Authors:
Bofei Chen, Lei Zhang, Xinyou Huang, Yinzhi Cao, Keke Lian, Yuan Zhang, Min Yang.
Publication:
This paper is included in the Proceedings of the 45th IEEE Symposium on Security and Privacy (S&P), San Francisco, CA, May 20-23, 2024.
Abstract:
Java Object Injection (JOI) is a severe type of vulnerability affecting Java deserialization, which allows adversaries to inject a well-crafted, serialized object, thus triggering a series of chained internal methods (called gadgets) and then achieving attack consequences such as Remote Code Execution (RCE). Prior works studied the problem of detecting and chaining gadgets for JOI vulnerability using static search for possible gadget chains and dynamic construction of payload via fuzzing. However, prior works face two following challenges: (i) path explosion in static gadget search and (ii) a lack of fine-grained object relations connected via object fields in dynamic payload construction.

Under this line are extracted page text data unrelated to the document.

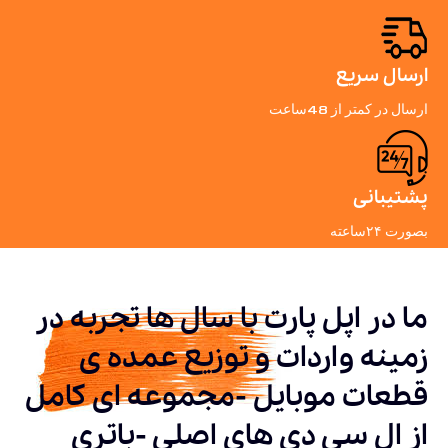
ارسال سریع
ارسال در کمتر از 48ساعت
پشتیبانی
بصورت ۲۴ساعته
ما در اپل پارت با سال ها تجربه در
زمینه واردات و توزیع عمده ی
قطعات موبایل -مجموعه ای کامل
از ال سی دی های اصلی -باتری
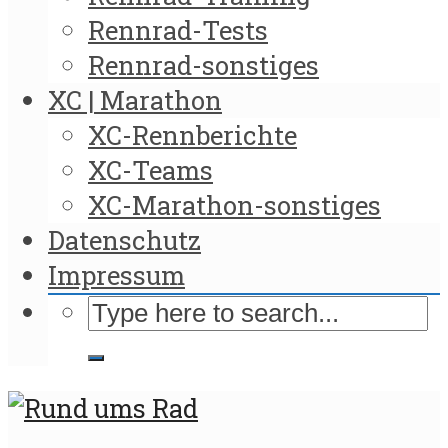
Rennrad-Tests
Rennrad-sonstiges
XC | Marathon
XC-Rennberichte
XC-Teams
XC-Marathon-sonstiges
Datenschutz
Impressum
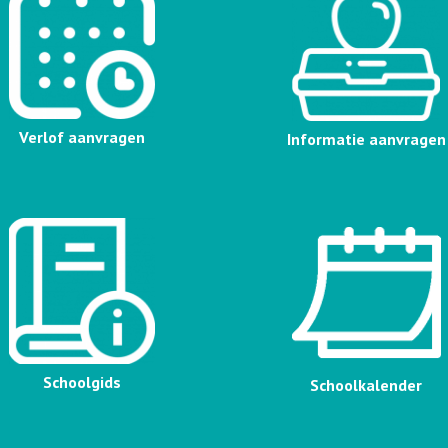
verlagen
Verlof aanvragen
Informatie aanvragen
Schoolgids
Schoolkalender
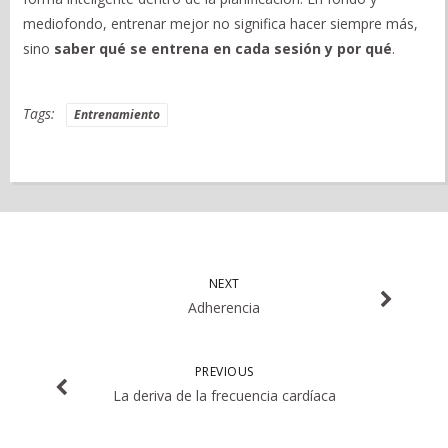
mediofondo, entrenar mejor no significa hacer siempre más,
sino
saber qué se entrena en cada sesión y por qué
.
Tags:
Entrenamiento
NEXT
Adherencia
PREVIOUS
La deriva de la frecuencia cardíaca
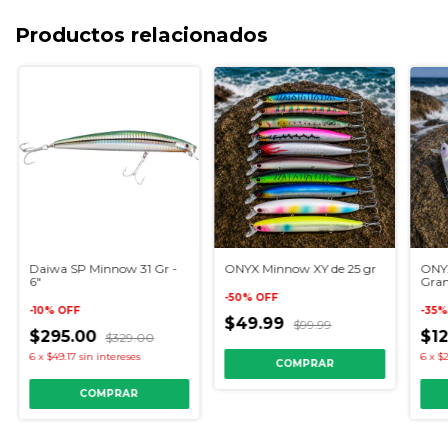
Productos relacionados
Daiwa SP Minnow 31 Gr -
ONYX Minnow XY de 25 gr
ONYX
6"
Gra
-
50
%
OFF
-
10
%
OFF
-
35
$49.99
$99.99
$295.00
$1
$329.00
6
x
$49.17
sin intereses
6
x
$2
COMPRAR
COMPRAR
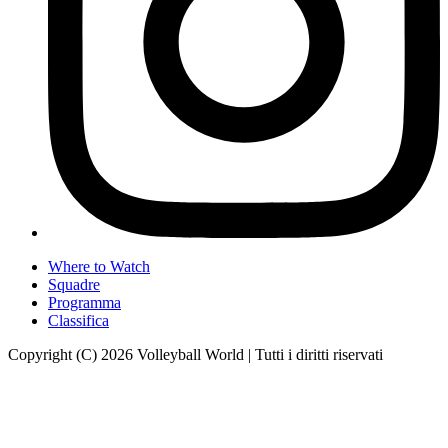
Where to Watch
Squadre
Programma
Classifica
Copyright (C) 2026 Volleyball World | Tutti i diritti riservati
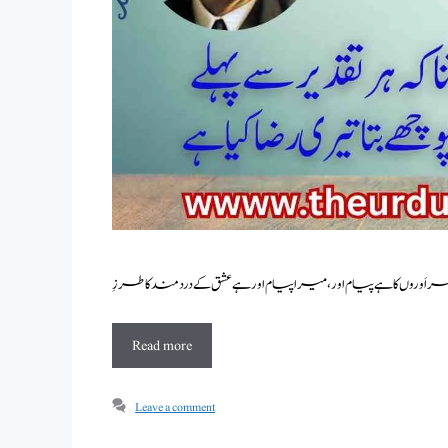
Read more
Leave a comment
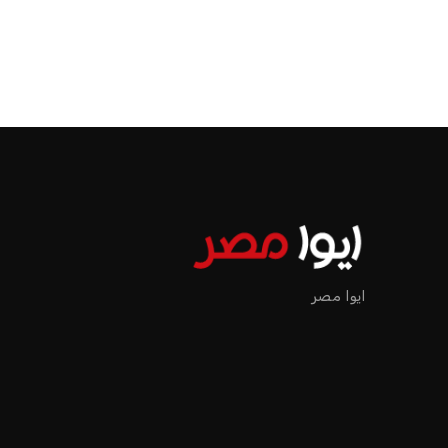
ايوا مصر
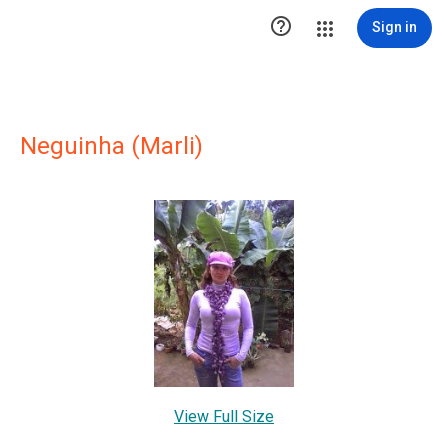

Sign in
Neguinha (Marli)
View Full Size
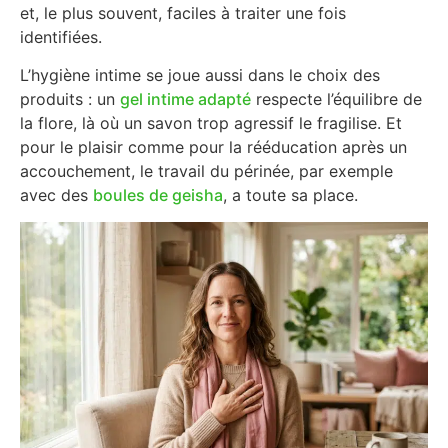
et, le plus souvent, faciles à traiter une fois
identifiées.
L’hygiène intime se joue aussi dans le choix des
produits : un
gel intime adapté
respecte l’équilibre de
la flore, là où un savon trop agressif le fragilise. Et
pour le plaisir comme pour la rééducation après un
accouchement, le travail du périnée, par exemple
avec des
boules de geisha
, a toute sa place.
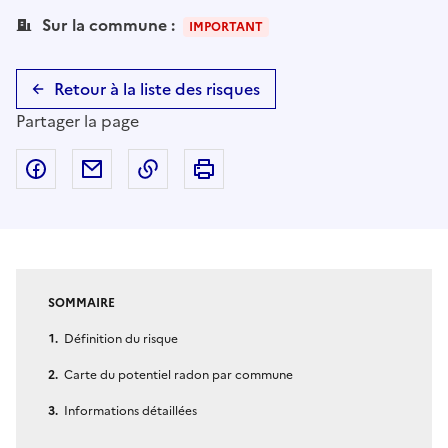
Sur la commune :
IMPORTANT
Retour à la liste des risques
Partager la page
Partager sur Facebook
Partager par email
Copier dans le presse-papier
Imprimer
SOMMAIRE
Définition du risque
Carte du potentiel radon par commune
Informations détaillées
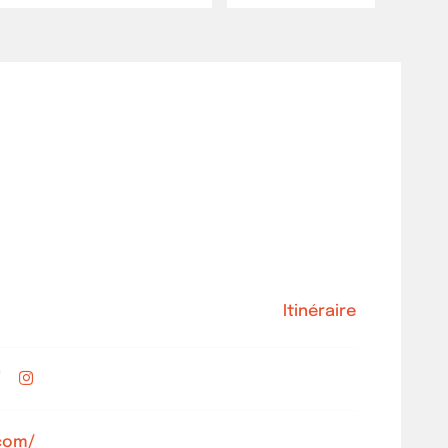
Itinéraire
com/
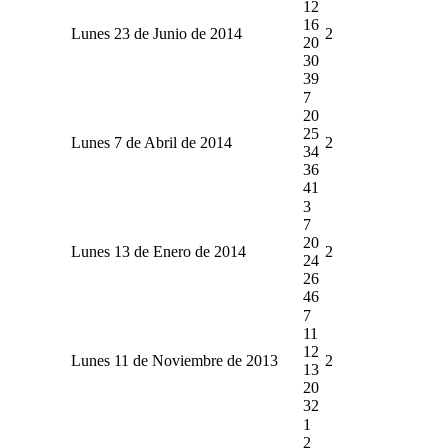
12
16
Lunes 23 de Junio de 2014
2
20
30
39
7
20
25
Lunes 7 de Abril de 2014
2
34
36
41
3
7
20
Lunes 13 de Enero de 2014
2
24
26
46
7
11
12
Lunes 11 de Noviembre de 2013
2
13
20
32
1
2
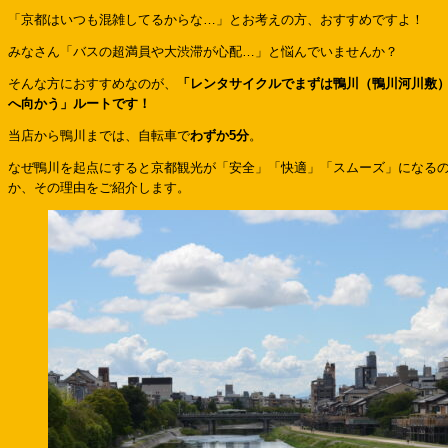
「京都はいつも混雑してるからな…」とお考えの方、おすすめですよ！
みなさん「バスの超満員や大渋滞が心配…」と悩んでいませんか？
そんな方におすすめなのが、
「レンタサイクルでまずは鴨川（鴨川河川敷
へ向かう」ルートです！
当店から鴨川までは、自転車で
わずか5分
。
なぜ鴨川を起点にすると京都観光が「安全」「快適」「スムーズ」になる
か、その理由をご紹介します。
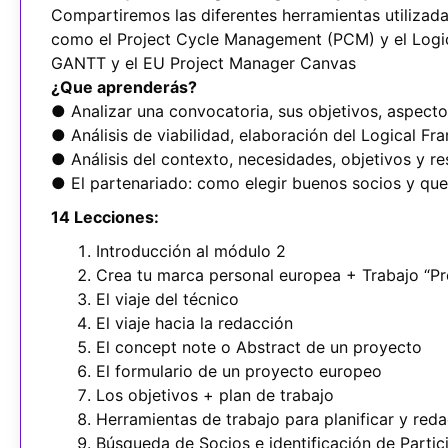
Compartiremos las diferentes herramientas utilizad
como el Project Cycle Management (PCM) y el Logi
GANTT y el EU Project Manager Canvas
¿Que aprenderás?
● Analizar una convocatoria, sus objetivos, aspectos
● Análisis de viabilidad, elaboración del Logical F
● Análisis del contexto, necesidades, objetivos y r
● El partenariado: como elegir buenos socios y que 
14 Lecciones:
Introducción al módulo 2
Crea tu marca personal europea + Trabajo “Pr
El viaje del técnico
El viaje hacia la redacción
El concept note o Abstract de un proyecto
El formulario de un proyecto europeo
Los objetivos + plan de trabajo
Herramientas de trabajo para planificar y reda
Búsqueda de Socios e identificación de Partic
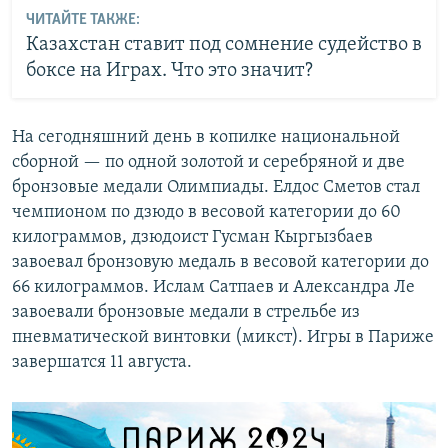
ЧИТАЙТЕ ТАКЖЕ:
Казахстан ставит под сомнение судейство в
боксе на Играх. Что это значит?
На сегодняшний день в копилке национальной
сборной — по одной золотой и серебряной и две
бронзовые медали Олимпиады. Елдос Сметов стал
чемпионом по дзюдо в весовой категории до 60
килограммов, дзюдоист Гусман Кыргызбаев
завоевал бронзовую медаль в весовой категории до
66 килограммов. Ислам Сатпаев и Александра Ле
завоевали бронзовые медали в стрельбе из
пневматической винтовки (микст). Игры в Париже
завершатся 11 августа.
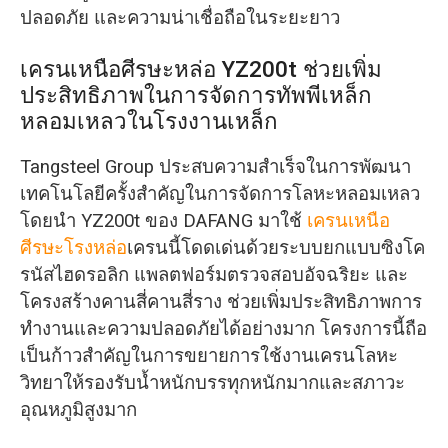
ปลอดภัย และความน่าเชื่อถือในระยะยาว
เครนเหนือศีรษะหล่อ YZ200t ช่วยเพิ่ม
ประสิทธิภาพในการจัดการทัพพีเหล็ก
หลอมเหลวในโรงงานเหล็ก
Tangsteel Group ประสบความสำเร็จในการพัฒนา
เทคโนโลยีครั้งสำคัญในการจัดการโลหะหลอมเหลว
โดยนำ YZ200t ของ DAFANG มาใช้
เครนเหนือ
ศีรษะโรงหล่อ
เครนนี้โดดเด่นด้วยระบบยกแบบซิงโค
รนัสไฮดรอลิก แพลตฟอร์มตรวจสอบอัจฉริยะ และ
โครงสร้างคานสี่คานสี่ราง ช่วยเพิ่มประสิทธิภาพการ
ทำงานและความปลอดภัยได้อย่างมาก โครงการนี้ถือ
เป็นก้าวสำคัญในการขยายการใช้งานเครนโลหะ
วิทยาให้รองรับน้ำหนักบรรทุกหนักมากและสภาวะ
อุณหภูมิสูงมาก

In this paper, we design and implement a novel Java deserialization gadget detection framework, called JDD. On one hand, JDD solves the static path explosion problem by a bottom-up approach, which first looks for gadget fragments and then chains gadget fragments from sinks to sources. The approach reduces maximum static search time from exponential to polynomial, i.e., from O(eM^n) to O(M^2n^3 + enM), where n is the number of dynamic function calls in a gadget chain, M is the average number of dynamic function call candidates, and e is the number of entry points. On the other hand, JDD constructs a so-called Injection Object Construction Diagram (IOCD), which models the dataflow dependencies between injection objects’ fields to facilitate dynamic fuzzing. Our evaluation of JDD upon six real-world Java applications reveals 127 zero-day, exploitable gadget chains with six Common Vulnerabilities and Exposures (CVE) identifiers assigned. We also responsibly reported these vulnerabilities to application developers and obtained their acknowledgments and confirmations.